*WHAT YOU SHOULD DO*: Within the entries below, find every line that has the string "Google", then copy it.

*EXERCISE MATERIALS*:
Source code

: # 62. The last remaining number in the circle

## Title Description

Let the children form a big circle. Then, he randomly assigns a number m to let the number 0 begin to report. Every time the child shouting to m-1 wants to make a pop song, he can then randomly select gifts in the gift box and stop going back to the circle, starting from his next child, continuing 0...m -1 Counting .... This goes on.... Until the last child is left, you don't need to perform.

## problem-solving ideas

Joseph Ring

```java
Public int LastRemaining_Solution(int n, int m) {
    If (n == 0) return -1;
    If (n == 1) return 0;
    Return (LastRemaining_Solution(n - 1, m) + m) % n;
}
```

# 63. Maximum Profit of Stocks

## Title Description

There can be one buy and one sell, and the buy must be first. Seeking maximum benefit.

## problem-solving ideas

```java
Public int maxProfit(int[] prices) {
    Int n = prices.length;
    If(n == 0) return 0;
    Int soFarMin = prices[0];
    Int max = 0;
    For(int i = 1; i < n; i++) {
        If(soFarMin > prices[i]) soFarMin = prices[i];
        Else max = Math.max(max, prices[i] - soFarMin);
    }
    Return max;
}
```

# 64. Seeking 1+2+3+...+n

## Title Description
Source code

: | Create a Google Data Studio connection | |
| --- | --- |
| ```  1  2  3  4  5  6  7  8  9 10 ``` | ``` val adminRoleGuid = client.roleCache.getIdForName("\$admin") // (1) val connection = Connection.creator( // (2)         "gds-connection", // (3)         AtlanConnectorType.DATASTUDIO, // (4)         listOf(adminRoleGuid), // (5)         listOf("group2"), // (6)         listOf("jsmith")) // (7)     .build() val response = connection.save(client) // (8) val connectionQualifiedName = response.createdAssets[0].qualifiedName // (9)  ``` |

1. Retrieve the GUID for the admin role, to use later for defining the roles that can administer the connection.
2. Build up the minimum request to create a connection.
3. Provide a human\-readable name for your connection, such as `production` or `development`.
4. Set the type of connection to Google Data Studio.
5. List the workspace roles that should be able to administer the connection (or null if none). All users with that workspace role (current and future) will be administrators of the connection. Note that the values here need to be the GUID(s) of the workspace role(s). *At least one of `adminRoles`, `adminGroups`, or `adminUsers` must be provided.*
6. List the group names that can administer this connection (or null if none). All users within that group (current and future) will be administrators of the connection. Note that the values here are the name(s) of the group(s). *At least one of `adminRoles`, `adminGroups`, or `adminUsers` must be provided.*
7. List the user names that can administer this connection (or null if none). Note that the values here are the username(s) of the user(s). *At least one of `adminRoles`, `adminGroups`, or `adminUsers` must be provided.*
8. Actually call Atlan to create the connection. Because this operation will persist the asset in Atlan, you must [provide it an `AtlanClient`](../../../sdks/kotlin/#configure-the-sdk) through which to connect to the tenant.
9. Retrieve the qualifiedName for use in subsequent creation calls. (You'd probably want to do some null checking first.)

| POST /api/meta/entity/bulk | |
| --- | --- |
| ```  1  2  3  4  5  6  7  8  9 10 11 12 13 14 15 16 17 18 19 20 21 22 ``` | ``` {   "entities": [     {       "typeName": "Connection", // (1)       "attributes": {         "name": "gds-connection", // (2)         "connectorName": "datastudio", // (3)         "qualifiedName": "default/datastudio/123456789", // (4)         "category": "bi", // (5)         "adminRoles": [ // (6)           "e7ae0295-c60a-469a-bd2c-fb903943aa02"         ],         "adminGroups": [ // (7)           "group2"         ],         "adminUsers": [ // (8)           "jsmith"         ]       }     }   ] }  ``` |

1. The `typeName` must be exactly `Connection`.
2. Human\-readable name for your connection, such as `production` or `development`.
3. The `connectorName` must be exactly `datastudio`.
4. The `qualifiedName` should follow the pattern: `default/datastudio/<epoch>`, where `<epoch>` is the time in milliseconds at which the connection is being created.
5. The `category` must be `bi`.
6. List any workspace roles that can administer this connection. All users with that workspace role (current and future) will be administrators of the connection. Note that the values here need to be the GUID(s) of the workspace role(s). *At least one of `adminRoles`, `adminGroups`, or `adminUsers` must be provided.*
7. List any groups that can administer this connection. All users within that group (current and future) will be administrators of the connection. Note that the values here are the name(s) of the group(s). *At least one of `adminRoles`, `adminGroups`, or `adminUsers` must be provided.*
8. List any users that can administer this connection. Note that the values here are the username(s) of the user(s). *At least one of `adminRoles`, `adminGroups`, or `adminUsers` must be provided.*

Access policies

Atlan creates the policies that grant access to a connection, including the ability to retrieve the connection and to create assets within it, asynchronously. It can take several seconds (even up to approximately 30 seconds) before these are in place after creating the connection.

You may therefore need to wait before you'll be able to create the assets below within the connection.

*YOUR SOLUTION*:
: | Create a Google Data Studio connection | |
4. Set the type of connection to Google Data Studio.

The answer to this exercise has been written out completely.